# What to work on
Your answer must consist solely of the line containing "- *Type:* cdktf.TerraformProviderGeneratorMetadata" and each line after it through the end of the data, copied exactly.

# Data records
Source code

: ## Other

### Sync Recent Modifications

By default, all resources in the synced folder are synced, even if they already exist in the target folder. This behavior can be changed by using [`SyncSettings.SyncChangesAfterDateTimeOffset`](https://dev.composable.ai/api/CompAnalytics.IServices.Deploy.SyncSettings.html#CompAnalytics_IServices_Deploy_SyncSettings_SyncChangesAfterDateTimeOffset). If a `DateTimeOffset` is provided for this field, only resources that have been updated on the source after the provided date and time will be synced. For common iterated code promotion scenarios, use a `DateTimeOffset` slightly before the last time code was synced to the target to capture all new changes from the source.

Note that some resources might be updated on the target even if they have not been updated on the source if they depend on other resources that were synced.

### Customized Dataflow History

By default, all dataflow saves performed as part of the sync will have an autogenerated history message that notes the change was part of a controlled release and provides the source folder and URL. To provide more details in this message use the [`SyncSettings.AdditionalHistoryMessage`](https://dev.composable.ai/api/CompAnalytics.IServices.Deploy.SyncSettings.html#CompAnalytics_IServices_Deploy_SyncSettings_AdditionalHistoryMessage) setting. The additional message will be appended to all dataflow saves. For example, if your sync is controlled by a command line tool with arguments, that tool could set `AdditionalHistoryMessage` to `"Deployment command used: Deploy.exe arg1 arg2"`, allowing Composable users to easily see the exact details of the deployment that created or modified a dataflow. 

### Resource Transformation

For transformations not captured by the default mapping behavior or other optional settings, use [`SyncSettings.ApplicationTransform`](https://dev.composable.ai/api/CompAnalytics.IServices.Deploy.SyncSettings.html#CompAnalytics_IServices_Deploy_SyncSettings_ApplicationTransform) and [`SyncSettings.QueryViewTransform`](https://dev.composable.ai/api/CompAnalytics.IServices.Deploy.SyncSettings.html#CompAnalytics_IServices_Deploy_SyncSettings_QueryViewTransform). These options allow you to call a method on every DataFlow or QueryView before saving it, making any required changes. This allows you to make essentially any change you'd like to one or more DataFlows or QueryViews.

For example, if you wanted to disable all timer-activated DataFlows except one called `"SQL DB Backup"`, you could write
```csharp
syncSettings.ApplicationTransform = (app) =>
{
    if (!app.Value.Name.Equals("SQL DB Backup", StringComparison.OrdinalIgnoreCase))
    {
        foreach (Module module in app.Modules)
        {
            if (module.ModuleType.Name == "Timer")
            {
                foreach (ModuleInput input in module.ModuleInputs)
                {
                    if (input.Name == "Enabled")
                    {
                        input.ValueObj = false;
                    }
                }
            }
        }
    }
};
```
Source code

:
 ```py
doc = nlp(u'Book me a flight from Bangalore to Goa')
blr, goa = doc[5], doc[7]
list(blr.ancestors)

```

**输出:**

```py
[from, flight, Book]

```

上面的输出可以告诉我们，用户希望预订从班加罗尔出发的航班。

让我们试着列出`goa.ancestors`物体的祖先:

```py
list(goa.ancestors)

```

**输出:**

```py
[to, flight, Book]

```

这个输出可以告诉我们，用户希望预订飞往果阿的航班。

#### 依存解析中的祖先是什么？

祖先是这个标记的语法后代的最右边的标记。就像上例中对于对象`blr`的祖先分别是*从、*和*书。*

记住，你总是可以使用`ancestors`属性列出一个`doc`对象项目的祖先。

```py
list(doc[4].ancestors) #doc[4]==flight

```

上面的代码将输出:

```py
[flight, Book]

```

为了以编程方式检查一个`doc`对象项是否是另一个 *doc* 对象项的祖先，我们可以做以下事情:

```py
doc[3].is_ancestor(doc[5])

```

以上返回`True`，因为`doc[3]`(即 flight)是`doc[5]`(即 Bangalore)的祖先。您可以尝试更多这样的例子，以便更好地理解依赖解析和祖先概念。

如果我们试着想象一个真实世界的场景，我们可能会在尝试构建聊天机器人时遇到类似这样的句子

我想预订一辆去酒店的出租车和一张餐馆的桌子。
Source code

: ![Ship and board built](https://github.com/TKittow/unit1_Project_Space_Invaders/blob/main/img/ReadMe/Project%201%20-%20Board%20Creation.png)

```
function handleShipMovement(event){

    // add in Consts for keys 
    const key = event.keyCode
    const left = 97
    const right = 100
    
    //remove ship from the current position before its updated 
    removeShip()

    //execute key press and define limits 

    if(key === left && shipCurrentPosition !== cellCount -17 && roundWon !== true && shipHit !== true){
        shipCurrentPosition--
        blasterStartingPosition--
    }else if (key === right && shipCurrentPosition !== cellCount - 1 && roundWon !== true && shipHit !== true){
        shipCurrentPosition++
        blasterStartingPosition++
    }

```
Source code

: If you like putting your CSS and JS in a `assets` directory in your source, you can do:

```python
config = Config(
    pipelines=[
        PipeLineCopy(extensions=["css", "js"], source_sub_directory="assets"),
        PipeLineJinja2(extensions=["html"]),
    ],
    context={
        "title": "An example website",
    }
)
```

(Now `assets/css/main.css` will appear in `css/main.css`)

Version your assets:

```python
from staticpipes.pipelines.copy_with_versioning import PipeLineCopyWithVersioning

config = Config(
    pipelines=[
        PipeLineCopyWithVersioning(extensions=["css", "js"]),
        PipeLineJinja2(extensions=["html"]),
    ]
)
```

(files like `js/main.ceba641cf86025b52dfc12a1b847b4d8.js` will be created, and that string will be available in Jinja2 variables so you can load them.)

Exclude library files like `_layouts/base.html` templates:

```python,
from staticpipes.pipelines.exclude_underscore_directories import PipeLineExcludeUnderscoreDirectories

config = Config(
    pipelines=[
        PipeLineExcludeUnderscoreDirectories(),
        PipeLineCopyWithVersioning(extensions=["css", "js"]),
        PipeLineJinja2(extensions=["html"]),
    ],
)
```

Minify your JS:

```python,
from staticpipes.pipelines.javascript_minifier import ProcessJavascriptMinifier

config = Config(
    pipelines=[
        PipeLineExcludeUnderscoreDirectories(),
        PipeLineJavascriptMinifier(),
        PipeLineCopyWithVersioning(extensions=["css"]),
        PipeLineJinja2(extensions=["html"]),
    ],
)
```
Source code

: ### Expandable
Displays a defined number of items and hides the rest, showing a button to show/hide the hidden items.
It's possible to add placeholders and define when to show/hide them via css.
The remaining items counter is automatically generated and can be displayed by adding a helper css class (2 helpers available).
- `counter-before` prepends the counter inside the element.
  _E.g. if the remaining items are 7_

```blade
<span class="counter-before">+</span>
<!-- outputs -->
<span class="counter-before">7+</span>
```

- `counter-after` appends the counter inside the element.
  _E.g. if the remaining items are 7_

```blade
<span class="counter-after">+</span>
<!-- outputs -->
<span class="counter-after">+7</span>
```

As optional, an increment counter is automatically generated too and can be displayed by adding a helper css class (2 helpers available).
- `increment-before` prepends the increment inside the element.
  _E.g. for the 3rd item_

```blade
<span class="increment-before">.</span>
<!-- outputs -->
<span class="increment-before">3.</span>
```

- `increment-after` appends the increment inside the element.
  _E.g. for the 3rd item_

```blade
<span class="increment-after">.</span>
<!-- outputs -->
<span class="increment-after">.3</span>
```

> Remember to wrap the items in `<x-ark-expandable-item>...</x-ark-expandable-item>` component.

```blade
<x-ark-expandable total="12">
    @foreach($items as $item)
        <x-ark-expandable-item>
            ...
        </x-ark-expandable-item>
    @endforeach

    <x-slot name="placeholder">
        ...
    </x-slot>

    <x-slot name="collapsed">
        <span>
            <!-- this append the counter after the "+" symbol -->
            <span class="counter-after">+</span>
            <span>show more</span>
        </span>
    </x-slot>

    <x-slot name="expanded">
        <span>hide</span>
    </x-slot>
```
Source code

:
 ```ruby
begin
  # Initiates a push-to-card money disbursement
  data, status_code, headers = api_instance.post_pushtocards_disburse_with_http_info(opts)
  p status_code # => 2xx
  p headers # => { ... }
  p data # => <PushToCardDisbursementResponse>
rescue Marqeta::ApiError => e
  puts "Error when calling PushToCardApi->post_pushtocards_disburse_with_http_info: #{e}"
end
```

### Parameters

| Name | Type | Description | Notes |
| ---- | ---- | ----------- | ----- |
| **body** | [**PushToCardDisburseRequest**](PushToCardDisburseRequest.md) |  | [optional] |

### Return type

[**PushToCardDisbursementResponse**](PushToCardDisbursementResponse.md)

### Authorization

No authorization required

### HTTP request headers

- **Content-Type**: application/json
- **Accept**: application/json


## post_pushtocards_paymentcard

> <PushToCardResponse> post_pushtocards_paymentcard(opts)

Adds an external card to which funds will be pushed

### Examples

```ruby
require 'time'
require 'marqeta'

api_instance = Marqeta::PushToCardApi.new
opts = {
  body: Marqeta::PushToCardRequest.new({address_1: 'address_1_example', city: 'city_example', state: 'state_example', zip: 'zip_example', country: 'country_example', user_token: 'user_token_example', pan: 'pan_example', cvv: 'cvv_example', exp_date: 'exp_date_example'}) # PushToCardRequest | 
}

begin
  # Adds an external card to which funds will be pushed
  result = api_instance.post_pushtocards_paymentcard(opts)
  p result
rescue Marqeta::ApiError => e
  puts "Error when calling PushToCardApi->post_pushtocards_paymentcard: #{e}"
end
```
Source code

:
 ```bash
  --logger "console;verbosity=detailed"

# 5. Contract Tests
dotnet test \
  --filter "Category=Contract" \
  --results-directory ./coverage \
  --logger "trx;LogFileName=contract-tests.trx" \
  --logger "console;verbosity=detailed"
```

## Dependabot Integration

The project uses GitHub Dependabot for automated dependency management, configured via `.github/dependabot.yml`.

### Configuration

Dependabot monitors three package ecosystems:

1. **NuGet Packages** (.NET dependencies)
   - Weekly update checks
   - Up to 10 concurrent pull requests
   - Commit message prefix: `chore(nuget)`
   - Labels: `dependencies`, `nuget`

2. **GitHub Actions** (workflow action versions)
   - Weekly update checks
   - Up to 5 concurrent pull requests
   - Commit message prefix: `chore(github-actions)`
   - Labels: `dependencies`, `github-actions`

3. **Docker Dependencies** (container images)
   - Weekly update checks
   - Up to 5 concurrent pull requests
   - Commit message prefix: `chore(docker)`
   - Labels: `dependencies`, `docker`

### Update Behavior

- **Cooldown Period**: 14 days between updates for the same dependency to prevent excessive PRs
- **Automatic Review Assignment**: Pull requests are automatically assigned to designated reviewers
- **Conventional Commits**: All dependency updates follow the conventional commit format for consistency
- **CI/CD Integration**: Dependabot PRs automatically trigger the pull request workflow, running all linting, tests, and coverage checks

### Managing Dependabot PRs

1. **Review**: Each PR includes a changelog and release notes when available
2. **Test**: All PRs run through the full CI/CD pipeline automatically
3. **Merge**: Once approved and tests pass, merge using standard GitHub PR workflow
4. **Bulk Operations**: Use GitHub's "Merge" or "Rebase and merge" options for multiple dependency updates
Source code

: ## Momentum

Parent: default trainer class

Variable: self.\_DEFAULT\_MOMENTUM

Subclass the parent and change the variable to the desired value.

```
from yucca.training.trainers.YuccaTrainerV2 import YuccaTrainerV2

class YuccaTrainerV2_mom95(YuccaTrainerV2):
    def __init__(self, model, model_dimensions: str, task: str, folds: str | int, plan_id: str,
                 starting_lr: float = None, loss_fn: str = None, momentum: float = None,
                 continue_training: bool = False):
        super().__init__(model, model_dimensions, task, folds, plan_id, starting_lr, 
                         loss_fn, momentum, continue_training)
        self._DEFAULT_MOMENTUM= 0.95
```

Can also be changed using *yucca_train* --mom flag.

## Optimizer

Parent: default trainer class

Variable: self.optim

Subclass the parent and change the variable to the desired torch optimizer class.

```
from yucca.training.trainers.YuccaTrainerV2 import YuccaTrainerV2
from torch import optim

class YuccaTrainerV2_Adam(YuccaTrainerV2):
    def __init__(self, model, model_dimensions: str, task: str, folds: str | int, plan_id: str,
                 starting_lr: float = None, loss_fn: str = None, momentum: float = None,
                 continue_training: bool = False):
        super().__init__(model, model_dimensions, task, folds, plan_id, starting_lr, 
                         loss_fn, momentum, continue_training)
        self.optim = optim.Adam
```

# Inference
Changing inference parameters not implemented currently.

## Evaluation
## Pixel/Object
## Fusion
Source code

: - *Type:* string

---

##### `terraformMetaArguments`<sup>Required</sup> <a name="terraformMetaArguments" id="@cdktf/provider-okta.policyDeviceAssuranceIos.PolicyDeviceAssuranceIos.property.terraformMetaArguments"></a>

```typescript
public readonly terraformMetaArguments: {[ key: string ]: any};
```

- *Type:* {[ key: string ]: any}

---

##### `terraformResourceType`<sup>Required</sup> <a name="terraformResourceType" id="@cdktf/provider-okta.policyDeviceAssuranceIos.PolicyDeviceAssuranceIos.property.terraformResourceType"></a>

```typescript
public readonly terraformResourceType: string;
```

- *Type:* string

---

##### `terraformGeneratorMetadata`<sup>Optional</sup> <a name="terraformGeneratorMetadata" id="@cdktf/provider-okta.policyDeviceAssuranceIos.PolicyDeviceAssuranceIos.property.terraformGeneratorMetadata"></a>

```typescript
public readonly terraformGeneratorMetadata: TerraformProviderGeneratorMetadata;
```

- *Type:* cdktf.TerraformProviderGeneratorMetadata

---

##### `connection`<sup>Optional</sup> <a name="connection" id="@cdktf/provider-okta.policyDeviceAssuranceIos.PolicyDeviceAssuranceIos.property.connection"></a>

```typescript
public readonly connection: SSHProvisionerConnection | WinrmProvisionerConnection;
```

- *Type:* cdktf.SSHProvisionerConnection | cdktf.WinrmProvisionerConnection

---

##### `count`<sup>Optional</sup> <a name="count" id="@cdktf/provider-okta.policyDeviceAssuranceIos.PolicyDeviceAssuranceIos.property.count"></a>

# Exercise result
- *Type:* cdktf.TerraformProviderGeneratorMetadata

---

##### `connection`<sup>Optional</sup> <a name="connection" id="@cdktf/provider-okta.policyDeviceAssuranceIos.PolicyDeviceAssuranceIos.property.connection"></a>

```typescript
public readonly connection: SSHProvisionerConnection | WinrmProvisionerConnection;
```

- *Type:* cdktf.SSHProvisionerConnection | cdktf.WinrmProvisionerConnection

---

##### `count`<sup>Optional</sup> <a name="count" id="@cdktf/provider-okta.policyDeviceAssuranceIos.PolicyDeviceAssuranceIos.property.count"></a>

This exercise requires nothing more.